Hello NVIDIA Engineers!
I’m profiling LLM inference workloads on a DGX Spark (GB10, SM121) using Nsight Systems 2025.x. The profiling works well overall, but I noticed that Unified Memory tracing is not supported on this platform:
CUDA device 0: Unified Memory trace is not supported by the current driver version or configuration.
Environment:
- Hardware: NVIDIA GB10 (DGX Spark)
- GPU Architecture: SM121 (Blackwell)
- Driver: 580.95.05
- CUDA: 13.1
- Nsight Systems: 2026.1.1.204-261137176666v0 OSX.
Use Case:
My LLM inference workload on GB10 heavily uses Unified Memory for CPU-GPU data movement. Without UM tracing support, I’m unable to profile a critical aspect of my application’s performance:
1. Page fault analysis - Understanding when and where page faults occur during inference
2. Memory migration patterns - Identifying bottlenecks in data movement between CPU and GPU
3. Prefetch effectiveness - Validating whether prefetching strategies are working as intended
This is a significant gap in profiling capability for workloads that rely on Unified Memory on the GB10 platform.
Questions:
1. Is UM tracing support planned for SM121/GB10 in a future driver or Nsight Systems release?
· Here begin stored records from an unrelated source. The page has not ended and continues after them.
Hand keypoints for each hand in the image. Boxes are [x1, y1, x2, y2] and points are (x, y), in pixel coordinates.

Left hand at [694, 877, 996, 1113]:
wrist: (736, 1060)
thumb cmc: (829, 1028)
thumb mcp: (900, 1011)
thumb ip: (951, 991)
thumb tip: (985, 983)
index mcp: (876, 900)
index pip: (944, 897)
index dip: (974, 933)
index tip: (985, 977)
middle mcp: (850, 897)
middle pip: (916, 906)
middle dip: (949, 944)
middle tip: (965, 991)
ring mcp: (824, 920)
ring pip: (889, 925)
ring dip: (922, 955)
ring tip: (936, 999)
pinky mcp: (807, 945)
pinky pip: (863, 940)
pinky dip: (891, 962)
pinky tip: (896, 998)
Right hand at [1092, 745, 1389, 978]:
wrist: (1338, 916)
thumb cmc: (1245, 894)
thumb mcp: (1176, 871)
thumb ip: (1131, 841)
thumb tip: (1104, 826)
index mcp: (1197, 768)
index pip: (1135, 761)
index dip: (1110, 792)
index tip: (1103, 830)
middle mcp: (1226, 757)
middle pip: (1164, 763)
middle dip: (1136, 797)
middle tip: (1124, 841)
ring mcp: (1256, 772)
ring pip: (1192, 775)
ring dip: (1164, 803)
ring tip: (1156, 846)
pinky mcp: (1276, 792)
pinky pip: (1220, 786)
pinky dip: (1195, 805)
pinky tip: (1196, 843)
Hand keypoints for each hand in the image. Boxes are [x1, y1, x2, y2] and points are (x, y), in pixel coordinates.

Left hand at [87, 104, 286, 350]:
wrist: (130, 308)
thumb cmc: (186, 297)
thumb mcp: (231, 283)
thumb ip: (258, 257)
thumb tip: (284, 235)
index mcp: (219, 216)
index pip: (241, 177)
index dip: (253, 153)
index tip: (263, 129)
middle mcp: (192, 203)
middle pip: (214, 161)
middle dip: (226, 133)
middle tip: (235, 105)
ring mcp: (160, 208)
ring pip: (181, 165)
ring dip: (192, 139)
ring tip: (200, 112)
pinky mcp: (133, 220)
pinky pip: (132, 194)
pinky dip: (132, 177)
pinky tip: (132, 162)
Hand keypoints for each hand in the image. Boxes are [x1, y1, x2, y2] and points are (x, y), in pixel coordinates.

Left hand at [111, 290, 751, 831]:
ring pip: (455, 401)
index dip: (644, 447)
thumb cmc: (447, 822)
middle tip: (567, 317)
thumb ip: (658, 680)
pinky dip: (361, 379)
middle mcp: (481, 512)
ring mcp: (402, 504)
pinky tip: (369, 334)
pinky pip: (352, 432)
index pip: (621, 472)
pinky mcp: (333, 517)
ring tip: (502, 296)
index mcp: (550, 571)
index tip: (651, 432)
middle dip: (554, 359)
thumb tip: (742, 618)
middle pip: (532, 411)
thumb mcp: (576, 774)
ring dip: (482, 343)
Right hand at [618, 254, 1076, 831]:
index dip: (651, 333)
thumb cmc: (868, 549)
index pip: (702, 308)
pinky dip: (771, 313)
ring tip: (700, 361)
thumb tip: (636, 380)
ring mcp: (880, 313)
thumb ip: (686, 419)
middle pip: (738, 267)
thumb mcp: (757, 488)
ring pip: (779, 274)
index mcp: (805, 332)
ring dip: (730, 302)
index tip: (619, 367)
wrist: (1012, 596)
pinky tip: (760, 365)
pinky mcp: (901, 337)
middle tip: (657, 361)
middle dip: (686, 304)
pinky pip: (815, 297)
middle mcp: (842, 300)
2. Is this a hardware limitation of the GB10, or a driver/software limitation that could be addressed?
3. Are there alternative profiling approaches you’d recommend for understanding memory access patterns on GB10?
Workaround Attempts:
I’ve tried enabling the options explicitly via `–cuda-um-cpu-page-faults=true` and `–cuda-um-gpu-page-faults=true` on `nsys launch`, but the same limitation message appears.
Thank you for your continued work on Nsight Systems - it’s an invaluable tool for CUDA performance optimization. Any guidance on UM tracing support for Blackwell desktop GPUs would be appreciated.